#### [What this task involves]
Starting at the line containing "Sign-off line: voltage, unit V." and ending with the line containing "Recorded: 90 V", output only those lines again with "tech" changed to "inspector" and nothing else altered.

#### [Input records]
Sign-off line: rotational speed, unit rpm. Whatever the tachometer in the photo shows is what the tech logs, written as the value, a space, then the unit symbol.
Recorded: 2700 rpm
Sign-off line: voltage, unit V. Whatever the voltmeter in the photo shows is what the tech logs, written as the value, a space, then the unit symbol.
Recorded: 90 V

--

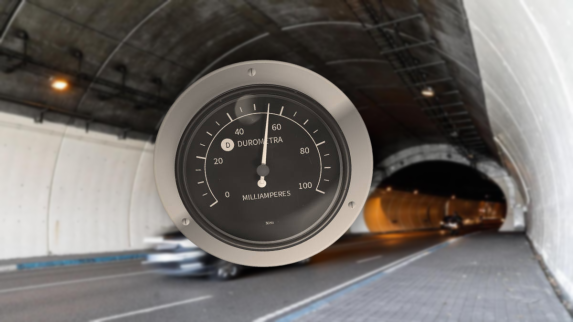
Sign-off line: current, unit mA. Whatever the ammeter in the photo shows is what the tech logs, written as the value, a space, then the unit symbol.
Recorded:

...

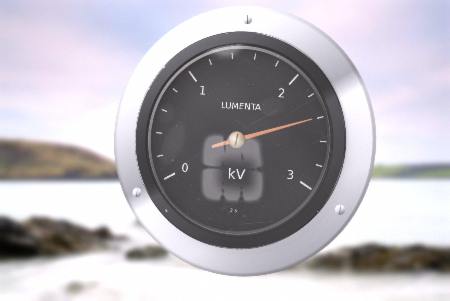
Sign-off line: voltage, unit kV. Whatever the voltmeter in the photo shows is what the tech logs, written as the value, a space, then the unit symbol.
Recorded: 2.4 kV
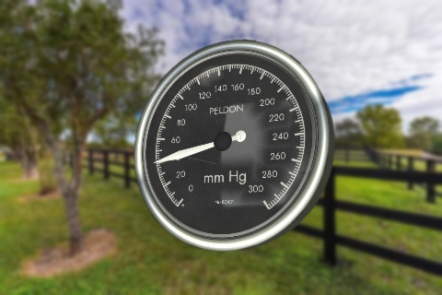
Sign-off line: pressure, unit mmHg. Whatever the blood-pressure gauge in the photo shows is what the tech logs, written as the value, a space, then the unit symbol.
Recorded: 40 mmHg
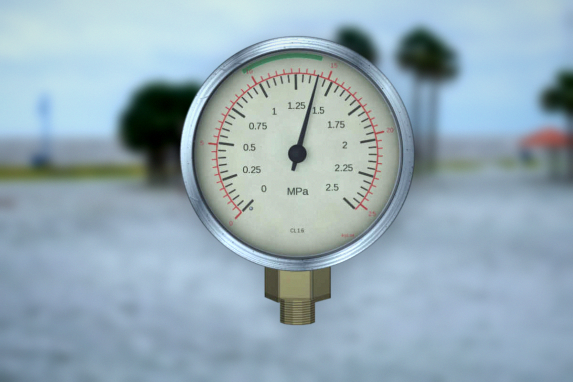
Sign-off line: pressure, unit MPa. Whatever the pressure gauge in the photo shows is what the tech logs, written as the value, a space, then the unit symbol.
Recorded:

#### [Exercise result]
Sign-off line: voltage, unit V. Whatever the voltmeter in the photo shows is what the inspector logs, written as the value, a space, then the unit symbol.
Recorded: 90 V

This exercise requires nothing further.